With next to no idea of what to expect from the film, I was very impressed. In 1954, this must have been one of the first screenplays to make the connection between Shakespeare and film noir: the rewrite fits with uncanny accuracy. Macbeth's wife is the prototypical tough-as-nails dame whose ambition pushes her lover/dupe into waters deeper than he knows, while the ruthless wars, power struggles, family loyalties and even the banquets slip into the Mob template like a glove. Once it has been pointed out, the low budget -- night-time shooting, small number of sets, tight camera angles -- is self-evident, but virtue has been made out of necessity. Killings take place 'off-stage', telegraphed by the flat, unforgiving thud of the executioner's gun, scenes are claustrophobic, and the tension of the unseen is nail-biting.

With the exception as mentioned of Sid James (playing against type), the actors were all unknown to me, but the performances were excellent. The only uncertain note I felt was struck by Bonear Colleano, as a weak and somewhat petulant Lennie who is convincing enough as a youngster constitutionally unsuited to life in the Mob, but less so when the worm supposedly turns: Banky might have had the seniority to take over from 'Mac' when his men rebel, but his son's sudden elevation as heir-apparent by all these hardened killers leaves a credibility gap. But this may be a question of direction; in the 'banquet scene', we certainly see a Lennie who has gained the self-control to become dangerous.

Paul Douglas as Macbeth is superb, veering from bull-like power to pathos in an instant, and capturing audience sympathy as the bloody protagonist who destroys himself step by reluctant, reasonable-seeming step: when the machine-gun's bullets finally rip through his body, it can only be release.
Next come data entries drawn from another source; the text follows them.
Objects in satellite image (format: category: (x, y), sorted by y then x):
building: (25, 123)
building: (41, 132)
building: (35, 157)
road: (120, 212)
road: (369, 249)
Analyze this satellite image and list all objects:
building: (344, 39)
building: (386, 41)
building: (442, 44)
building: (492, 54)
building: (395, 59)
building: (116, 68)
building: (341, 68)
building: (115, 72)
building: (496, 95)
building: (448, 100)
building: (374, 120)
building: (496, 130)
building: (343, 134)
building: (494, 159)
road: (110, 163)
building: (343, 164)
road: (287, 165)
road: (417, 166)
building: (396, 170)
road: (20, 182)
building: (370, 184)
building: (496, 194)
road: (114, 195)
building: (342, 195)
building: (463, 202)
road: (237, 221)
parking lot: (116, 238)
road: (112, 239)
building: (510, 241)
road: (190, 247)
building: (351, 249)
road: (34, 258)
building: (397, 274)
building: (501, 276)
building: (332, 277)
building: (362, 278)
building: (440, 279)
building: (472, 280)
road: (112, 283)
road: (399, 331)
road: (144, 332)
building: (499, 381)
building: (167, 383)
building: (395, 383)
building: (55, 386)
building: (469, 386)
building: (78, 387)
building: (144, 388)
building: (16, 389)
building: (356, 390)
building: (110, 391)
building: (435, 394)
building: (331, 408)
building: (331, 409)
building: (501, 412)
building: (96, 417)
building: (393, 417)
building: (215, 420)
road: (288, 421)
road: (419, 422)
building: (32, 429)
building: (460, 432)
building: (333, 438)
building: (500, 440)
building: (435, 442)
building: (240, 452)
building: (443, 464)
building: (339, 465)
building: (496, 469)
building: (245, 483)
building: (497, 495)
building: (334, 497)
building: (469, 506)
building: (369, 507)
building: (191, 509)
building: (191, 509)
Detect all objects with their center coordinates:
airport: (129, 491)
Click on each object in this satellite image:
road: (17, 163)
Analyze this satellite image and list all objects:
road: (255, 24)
Ruth Roman shines as the wife who urges him against his visceral, slow-thinking instincts, tries to hold his crumbling empire together against the odds, and yet breaks down when she walks in on the slaughter of the innocent; the tone of their marriage is set from their first scene together, where she slaps the wilted wedding bouquet across his face after he keeps her waiting two hours at the altar, yet there is a genuine charge between them. Joe Macbeth's fall may come, in true noir style, from a doomed passion for a ruthless woman, but her ambition for their marriage is ultimately a defensive one, and neither will leave or betray the other. When she dies at his hand, it is with the intent of making a last stand at his side.

Gregoire Aslan made an impression on me as the smooth-talking /capo/ whom Mac is driven to murder and replace, and Walter Crisham as pale Angus the butler, who has seen a succession of mobsters come and go in the house by the lake and taken care never to evince too close an interest in any of them. Shakespeare's three witches are encompassed in one volume by Minerva Pious as Rosie, tarot reader and failed actress, who takes pointed pleasure in quoting lines from "Macbeth" to its namesake -- perhaps the most obvious of the many allusions to the characters and actions of the original play.

The homage is quite explicit, extending at times to close paraphrasing of the dialogue, yet it is impressively unforced. For all its echoes, the adaptation is a free one, a story and milieu in its own right and not a gimmick; it is as unafraid to make sweeping changes as it is to add ironic references back to the source text. It has touches of black comedy, of horror and of pure gangster action, shifting more or less effortlessly between them. I found it a very powerful film.